_Texto apresentado_.
O anúncio do plano de paz norte-americano para Gaza, apresentado como a solução definitiva para pôr fim à guerra, surge num momento em que a exaustão humanitária e política atinge o seu auge. Um conjunto notável de confrontos devastaram a Faixa de Gaza, corroeram ainda mais a confiança entre israelitas e palestinianos e puseram à prova a paciência da comunidade internacional. A proposta dos Estados Unidos pretende encerrar o ciclo de violência e abrir caminho para uma reconstrução política e económica.
A exigência de um cessar-fogo imediato, a retirada gradual das tropas israelitas, a libertação de reféns e de prisioneiros palestinianos, bem como o compromisso explícito de que não haverá deslocações forçadas da população de Gaza, oferecem sinais de pragmatismo. Acresce a criação de um órgão internacional de supervisão, a promessa de reconstrução massiva e a transição para uma administração palestiniana formada por tecnocratas, até que a Autoridade Palestiniana esteja em condições de reassumir o controlo.
Contudo, a virtude aparente do plano esconde fragilidades profundas. Desde logo, a ausência de calendários rigorosos para cada fase transforma os objetivos numa espécie de meras intenções. Quem garante que a retirada israelita será efetiva e irreversível? Quem fiscaliza a libertação de reféns e prisioneiros?O plano prevê a sua neutralização, oferecendo apenas amnistia ou exílio voluntário. É certo que o movimento tem responsabilidades evidentes na escalada do conflito, mas ignorar a sua influência em Gaza é condenar o processo a um vácuo de legitimidade. Nenhuma engenharia diplomática resiste se não integrar os atores reais que detém poder no terreno, por mais incómodos que sejam. Além disso, a proposta de uma administração interina composta por tecnocratas, sob tutela internacional, levanta suspeitas de uma ocupação disfarçada.

_Registos de uma fonte de dados_.
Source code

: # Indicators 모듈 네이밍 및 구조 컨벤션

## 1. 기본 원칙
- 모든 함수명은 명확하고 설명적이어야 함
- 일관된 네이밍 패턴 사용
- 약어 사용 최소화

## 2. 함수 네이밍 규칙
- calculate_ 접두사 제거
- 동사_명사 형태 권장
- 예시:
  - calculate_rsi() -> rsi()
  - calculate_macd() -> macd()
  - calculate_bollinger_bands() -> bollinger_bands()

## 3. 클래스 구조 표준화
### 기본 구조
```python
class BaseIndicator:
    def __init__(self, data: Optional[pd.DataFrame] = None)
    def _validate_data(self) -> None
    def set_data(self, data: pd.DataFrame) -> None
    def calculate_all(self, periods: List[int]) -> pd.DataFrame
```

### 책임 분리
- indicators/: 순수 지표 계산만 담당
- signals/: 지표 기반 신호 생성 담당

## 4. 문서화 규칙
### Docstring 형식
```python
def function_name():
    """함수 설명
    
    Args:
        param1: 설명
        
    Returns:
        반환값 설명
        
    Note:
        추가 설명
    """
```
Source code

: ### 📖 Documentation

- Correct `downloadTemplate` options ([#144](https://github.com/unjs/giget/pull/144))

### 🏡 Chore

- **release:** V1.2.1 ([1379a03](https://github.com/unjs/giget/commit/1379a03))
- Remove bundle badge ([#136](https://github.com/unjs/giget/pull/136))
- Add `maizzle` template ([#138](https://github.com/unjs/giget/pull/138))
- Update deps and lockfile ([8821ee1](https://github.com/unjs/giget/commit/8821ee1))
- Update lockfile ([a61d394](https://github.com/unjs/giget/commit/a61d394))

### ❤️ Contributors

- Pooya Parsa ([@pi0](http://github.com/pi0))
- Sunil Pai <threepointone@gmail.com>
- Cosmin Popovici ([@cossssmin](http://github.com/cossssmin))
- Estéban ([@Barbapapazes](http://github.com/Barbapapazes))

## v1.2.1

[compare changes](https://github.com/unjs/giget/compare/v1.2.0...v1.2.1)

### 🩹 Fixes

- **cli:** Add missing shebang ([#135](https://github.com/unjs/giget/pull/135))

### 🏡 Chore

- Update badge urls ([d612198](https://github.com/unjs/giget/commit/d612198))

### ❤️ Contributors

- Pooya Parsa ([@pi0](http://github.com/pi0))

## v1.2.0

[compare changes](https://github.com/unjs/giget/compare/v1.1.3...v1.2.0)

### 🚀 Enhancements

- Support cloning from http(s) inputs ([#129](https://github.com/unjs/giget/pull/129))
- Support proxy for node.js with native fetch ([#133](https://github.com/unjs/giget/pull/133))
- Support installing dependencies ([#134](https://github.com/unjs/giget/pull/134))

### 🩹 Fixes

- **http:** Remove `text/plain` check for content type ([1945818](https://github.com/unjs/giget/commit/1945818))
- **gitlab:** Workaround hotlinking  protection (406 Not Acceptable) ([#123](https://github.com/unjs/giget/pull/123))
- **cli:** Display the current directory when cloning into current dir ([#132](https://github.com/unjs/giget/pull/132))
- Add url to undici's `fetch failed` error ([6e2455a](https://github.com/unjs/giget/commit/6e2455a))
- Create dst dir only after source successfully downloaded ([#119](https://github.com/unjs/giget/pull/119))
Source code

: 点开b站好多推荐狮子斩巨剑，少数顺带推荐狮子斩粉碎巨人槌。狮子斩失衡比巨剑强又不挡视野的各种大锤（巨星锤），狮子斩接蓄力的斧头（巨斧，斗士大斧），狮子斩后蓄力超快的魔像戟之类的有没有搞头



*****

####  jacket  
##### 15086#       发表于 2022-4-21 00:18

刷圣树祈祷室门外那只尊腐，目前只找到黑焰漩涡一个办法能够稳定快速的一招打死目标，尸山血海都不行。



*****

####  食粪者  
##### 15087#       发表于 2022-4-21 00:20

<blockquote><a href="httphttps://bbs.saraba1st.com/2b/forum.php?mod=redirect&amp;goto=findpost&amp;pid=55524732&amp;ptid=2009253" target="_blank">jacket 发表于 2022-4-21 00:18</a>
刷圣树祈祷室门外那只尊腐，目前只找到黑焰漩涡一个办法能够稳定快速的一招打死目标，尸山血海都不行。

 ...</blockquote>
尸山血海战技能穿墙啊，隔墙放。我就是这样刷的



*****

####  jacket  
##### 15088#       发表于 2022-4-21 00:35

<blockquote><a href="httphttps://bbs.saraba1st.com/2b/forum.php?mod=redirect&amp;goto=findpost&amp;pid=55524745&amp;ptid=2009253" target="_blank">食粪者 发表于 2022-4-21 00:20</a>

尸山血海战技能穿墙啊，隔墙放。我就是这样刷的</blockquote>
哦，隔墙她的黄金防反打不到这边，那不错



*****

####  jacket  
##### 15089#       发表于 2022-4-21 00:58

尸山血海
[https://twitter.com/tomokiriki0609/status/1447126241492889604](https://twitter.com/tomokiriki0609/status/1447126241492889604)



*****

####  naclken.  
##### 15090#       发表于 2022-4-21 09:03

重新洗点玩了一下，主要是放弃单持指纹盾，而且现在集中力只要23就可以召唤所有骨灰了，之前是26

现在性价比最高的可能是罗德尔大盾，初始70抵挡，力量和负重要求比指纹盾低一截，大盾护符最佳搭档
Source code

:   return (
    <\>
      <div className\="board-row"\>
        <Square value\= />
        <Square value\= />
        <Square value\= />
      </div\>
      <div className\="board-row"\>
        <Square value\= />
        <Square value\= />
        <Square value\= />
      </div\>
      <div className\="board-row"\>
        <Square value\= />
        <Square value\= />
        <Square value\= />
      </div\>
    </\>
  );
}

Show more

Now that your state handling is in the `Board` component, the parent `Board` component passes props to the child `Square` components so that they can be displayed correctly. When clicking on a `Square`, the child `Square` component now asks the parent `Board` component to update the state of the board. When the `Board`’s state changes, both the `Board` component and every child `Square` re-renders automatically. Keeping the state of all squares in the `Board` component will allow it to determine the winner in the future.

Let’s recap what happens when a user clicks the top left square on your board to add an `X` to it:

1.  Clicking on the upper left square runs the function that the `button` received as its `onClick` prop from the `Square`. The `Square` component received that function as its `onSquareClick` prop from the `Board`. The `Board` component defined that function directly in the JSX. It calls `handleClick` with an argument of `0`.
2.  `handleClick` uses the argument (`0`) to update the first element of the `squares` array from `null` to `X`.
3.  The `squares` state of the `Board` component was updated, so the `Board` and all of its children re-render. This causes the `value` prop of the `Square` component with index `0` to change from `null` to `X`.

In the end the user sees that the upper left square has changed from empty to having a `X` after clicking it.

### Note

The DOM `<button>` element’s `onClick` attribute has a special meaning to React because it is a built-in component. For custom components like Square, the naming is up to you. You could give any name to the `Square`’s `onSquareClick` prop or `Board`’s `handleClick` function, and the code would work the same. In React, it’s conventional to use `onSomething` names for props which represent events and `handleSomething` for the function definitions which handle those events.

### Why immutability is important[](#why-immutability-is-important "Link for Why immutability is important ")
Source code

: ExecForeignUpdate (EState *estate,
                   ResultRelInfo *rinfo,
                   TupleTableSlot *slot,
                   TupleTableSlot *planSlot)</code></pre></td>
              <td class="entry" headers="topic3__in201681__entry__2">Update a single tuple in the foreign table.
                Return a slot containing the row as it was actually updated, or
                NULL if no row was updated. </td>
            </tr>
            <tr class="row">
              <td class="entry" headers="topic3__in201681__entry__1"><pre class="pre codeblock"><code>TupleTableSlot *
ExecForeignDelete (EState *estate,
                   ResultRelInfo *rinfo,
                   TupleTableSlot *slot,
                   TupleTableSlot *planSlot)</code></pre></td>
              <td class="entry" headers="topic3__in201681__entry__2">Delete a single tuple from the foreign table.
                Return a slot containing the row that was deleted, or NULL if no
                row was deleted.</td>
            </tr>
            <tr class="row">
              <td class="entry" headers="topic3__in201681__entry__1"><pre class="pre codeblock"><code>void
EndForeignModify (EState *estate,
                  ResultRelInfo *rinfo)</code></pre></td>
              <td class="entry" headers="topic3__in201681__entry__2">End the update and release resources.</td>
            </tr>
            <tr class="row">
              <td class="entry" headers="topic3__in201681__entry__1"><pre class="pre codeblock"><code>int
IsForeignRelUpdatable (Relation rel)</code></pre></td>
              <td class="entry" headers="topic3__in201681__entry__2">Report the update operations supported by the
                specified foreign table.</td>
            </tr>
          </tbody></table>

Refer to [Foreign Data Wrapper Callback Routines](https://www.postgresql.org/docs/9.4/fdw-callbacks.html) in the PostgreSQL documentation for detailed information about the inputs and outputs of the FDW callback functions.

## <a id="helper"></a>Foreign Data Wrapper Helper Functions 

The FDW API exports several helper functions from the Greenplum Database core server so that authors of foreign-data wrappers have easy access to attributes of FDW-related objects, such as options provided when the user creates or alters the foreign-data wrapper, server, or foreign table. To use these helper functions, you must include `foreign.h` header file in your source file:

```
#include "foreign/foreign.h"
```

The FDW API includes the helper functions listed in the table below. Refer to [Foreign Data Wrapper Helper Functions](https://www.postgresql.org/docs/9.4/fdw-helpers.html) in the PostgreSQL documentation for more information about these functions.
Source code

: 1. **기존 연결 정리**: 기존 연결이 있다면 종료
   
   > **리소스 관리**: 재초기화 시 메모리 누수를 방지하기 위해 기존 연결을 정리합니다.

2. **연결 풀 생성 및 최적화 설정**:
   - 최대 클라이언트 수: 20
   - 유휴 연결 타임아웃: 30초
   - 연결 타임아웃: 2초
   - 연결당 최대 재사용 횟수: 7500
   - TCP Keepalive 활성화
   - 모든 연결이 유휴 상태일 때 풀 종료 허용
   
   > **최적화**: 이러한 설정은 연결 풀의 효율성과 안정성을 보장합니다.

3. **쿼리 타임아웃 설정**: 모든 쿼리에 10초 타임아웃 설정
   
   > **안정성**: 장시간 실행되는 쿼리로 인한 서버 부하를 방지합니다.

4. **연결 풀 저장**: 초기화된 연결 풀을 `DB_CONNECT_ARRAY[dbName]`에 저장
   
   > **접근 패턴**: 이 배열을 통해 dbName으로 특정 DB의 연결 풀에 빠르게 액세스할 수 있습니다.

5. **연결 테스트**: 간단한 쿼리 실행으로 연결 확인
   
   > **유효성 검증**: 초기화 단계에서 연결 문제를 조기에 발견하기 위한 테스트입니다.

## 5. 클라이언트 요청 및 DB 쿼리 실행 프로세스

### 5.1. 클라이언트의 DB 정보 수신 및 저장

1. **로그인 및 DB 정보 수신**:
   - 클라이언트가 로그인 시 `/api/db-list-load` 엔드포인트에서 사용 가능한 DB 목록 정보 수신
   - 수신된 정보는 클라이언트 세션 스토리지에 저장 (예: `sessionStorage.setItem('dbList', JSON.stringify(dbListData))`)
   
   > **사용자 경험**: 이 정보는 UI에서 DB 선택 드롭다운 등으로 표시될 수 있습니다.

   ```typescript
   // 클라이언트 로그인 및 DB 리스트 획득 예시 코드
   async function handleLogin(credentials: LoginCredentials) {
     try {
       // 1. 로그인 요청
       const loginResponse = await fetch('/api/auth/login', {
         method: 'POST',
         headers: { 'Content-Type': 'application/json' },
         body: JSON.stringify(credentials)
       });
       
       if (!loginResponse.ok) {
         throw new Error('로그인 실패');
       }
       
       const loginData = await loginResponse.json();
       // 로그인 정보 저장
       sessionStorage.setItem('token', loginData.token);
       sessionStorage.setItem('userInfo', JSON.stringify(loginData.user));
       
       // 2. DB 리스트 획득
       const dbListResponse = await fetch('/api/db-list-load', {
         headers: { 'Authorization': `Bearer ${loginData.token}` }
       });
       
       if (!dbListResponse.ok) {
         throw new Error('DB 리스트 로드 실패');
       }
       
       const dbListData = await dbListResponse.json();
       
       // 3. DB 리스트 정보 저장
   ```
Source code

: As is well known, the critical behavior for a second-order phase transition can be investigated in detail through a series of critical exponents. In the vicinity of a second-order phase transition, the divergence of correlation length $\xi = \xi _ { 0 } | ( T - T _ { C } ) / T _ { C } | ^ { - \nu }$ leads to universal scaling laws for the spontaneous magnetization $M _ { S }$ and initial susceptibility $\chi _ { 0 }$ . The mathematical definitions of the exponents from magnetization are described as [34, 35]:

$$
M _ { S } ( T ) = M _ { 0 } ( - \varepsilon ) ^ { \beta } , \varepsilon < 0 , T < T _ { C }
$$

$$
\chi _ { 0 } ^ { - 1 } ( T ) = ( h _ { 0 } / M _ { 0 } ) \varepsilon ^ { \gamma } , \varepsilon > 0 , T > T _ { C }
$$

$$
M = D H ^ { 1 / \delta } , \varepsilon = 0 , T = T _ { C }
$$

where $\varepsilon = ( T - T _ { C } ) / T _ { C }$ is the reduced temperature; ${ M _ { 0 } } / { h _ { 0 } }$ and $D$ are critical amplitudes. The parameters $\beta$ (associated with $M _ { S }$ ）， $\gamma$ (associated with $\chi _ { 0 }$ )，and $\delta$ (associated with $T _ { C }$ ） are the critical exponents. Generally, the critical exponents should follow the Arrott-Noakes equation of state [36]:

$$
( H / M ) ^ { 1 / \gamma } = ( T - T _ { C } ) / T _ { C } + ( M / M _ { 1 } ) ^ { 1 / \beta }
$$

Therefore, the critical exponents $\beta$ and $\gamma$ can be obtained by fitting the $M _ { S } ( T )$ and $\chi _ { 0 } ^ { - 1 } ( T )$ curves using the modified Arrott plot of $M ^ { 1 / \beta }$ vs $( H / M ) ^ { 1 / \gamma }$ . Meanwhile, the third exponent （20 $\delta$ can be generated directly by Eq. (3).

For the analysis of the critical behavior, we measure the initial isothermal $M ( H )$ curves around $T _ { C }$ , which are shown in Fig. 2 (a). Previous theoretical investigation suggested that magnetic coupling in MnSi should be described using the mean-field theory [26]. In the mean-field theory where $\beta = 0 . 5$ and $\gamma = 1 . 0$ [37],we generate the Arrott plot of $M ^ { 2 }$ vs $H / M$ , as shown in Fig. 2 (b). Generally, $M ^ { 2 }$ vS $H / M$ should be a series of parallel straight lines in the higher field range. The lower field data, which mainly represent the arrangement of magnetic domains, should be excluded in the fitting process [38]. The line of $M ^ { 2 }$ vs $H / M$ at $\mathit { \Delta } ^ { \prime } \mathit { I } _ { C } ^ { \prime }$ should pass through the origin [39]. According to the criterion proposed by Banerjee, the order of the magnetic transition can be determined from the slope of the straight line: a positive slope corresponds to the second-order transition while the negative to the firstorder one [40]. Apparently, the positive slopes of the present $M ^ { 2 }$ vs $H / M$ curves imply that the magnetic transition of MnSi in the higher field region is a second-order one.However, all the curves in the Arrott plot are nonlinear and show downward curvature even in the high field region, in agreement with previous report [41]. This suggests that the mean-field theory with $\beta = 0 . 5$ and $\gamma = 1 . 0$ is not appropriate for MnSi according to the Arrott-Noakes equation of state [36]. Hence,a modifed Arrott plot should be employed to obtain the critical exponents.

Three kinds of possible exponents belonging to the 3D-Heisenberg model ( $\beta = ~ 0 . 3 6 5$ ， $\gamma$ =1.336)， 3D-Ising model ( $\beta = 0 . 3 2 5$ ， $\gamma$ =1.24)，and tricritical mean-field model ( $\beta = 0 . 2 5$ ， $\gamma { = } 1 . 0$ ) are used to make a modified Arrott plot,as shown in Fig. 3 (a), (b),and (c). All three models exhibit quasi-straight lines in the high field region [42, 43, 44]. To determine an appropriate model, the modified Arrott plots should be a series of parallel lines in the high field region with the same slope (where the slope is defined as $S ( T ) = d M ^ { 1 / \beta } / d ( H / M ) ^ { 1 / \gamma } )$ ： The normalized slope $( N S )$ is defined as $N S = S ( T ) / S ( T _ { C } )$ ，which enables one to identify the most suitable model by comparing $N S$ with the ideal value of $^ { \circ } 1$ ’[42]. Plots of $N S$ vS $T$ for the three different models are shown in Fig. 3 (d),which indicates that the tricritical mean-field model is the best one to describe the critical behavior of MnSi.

_Atividade_. Reproduza, sem qualquer alteração, o trecho do texto sobre o plano de paz para Gaza que começa com as palavras que contêm "A exigência de" e termina em "reassumir o controlo.".

_Resolução do exercício_.
A exigência de um cessar-fogo imediato, a retirada gradual das tropas israelitas, a libertação de reféns e de prisioneiros palestinianos, bem como o compromisso explícito de que não haverá deslocações forçadas da população de Gaza, oferecem sinais de pragmatismo. Acresce a criação de um órgão internacional de supervisão, a promessa de reconstrução massiva e a transição para uma administração palestiniana formada por tecnocratas, até que a Autoridade Palestiniana esteja em condições de reassumir o controlo.